The investor enters into an agreement with the CFD provider to settle the difference between the opening price of the asset when the agreement is made and the price when the agreement ends
what is the key feature of CFDS?
they don’t have a set maturity and the contract specification ranges depending on buyer and seller
what are the benefits of CFD?
cost efficient, investor doesn’t have to pay stamp duty nor the brokers fee, allow investors who are bearish on a share to profit from a fall in the share price rather than going short
how are CFDs traded?
based on margin trading, investor can leverage their position- require a margin deposit of 10-30% of the contracts value, allows investors to increase their risk based on the size of their initial investment
what do many CFD contracts include?
include an automatic stop-loss order as part of the contract, which minimises the risk of a large loss
what is the difference between a CFD and a spread-bet?

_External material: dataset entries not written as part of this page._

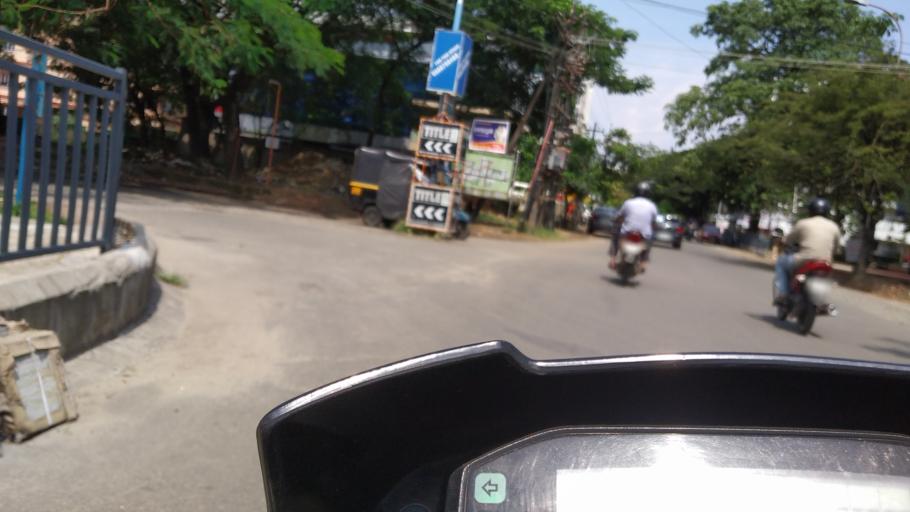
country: IN
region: Kerala
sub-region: Ernakulam
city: Cochin
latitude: 9.9717
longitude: 76.3014
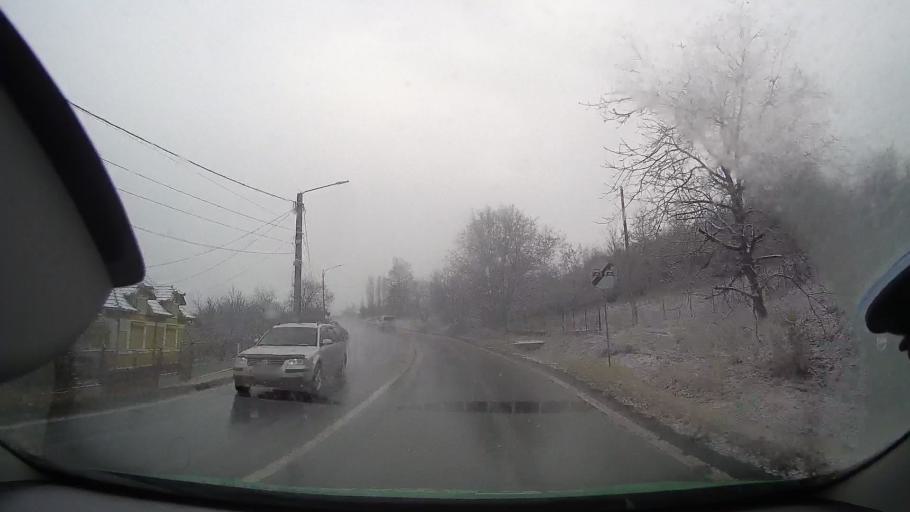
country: RO
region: Mures
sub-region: Comuna Bagaciu
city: Delenii
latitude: 46.2687
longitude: 24.2993
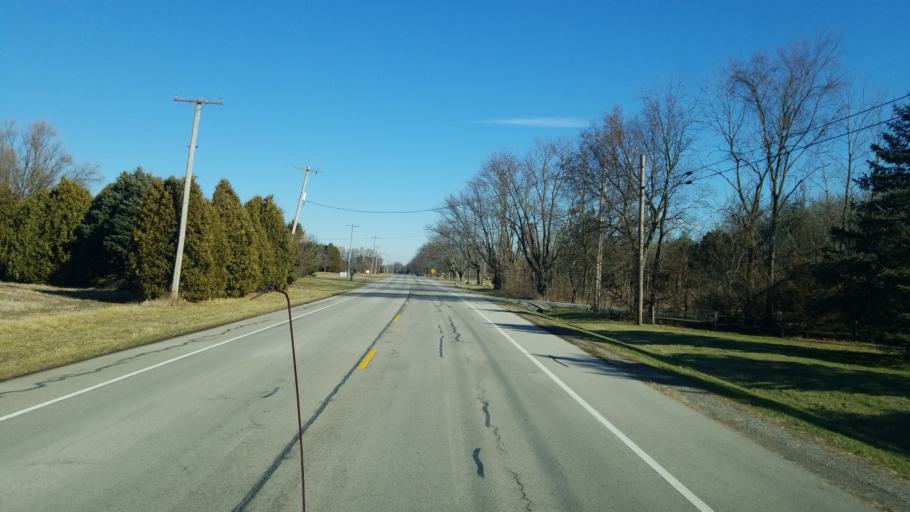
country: US
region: Ohio
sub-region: Lucas County
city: Whitehouse
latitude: 41.4411
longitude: -83.8105
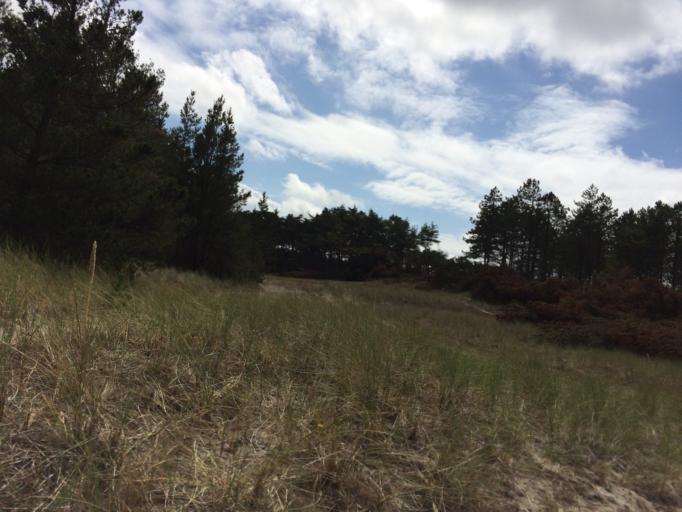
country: DK
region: Central Jutland
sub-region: Holstebro Kommune
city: Ulfborg
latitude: 56.2940
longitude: 8.1503
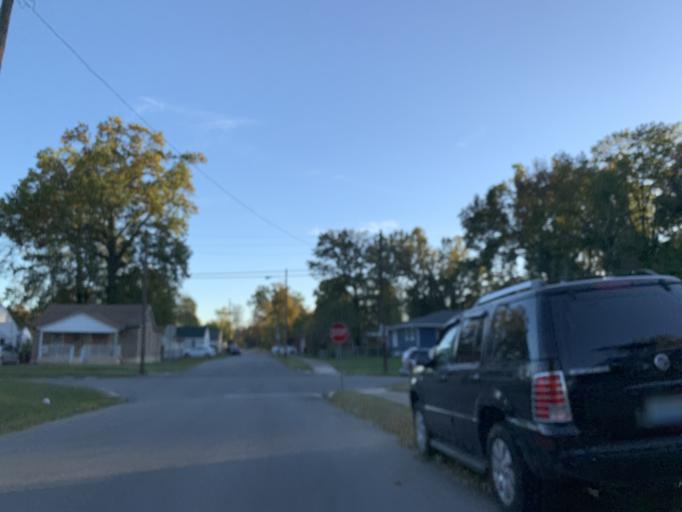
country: US
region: Indiana
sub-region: Floyd County
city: New Albany
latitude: 38.2433
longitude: -85.8279
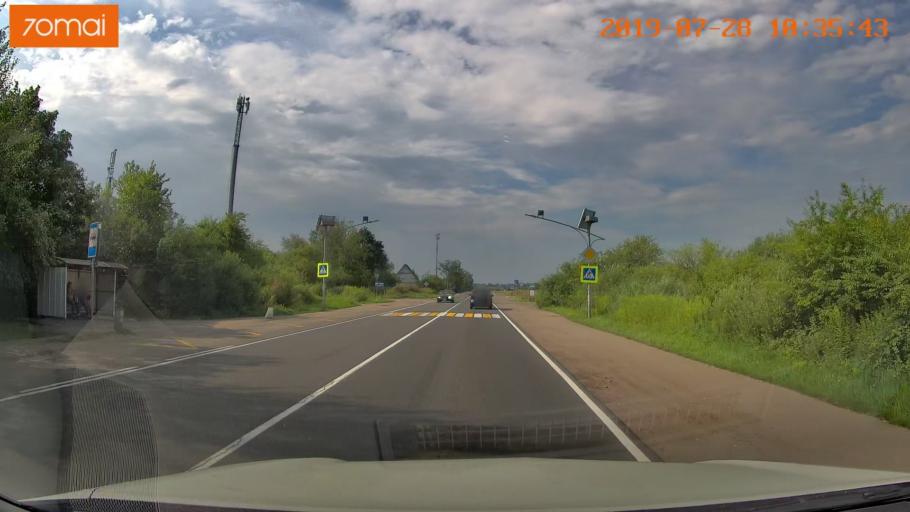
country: RU
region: Kaliningrad
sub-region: Gorod Kaliningrad
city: Kaliningrad
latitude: 54.7441
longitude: 20.4289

spread betting in the UK is considered gambling and is treated differently as far as tax. CFDs may charge a commission whilst brokers are compensated by spread bets through the price spread they quote
what is an option?
an option is a contract that gives the buyer the right, but not the obligation, to buy (call) or sell (put) a particular asset at a particular price, on or before a specified future date.
how are options derivatives of a derivative?
options on futures give the holder the right but not the obligation to call or put a specified futures contract, offered by all major derivatives exchanges
what is the strike price price in relation to an option?
price at which the option can be exercised
what is the settlement price in relation to an option?
the price that determines the pay-off when the option expires
what is the premium in relation to an option?
the cost of the option to the buyer, non-returnable and are paid by the option holder to the option writer
what is in/out/at the money in relation to an option?
the extent to which the options contract is in profit or loss, quoted as a difference between the strike price of the contract and the current price of the underlying
what is the intrinsic value of an option?
when an option is in the money
what is the extrinsic value of an option?
where option premiums differ from the option’s intrinsic value, the option has value that is being derived from factors other than just the price of the underlying asset
what is the time value of an option?
the extrinsic value that the market assigns to an option, given the probability that there may be an increase in the intrinsic value of the option.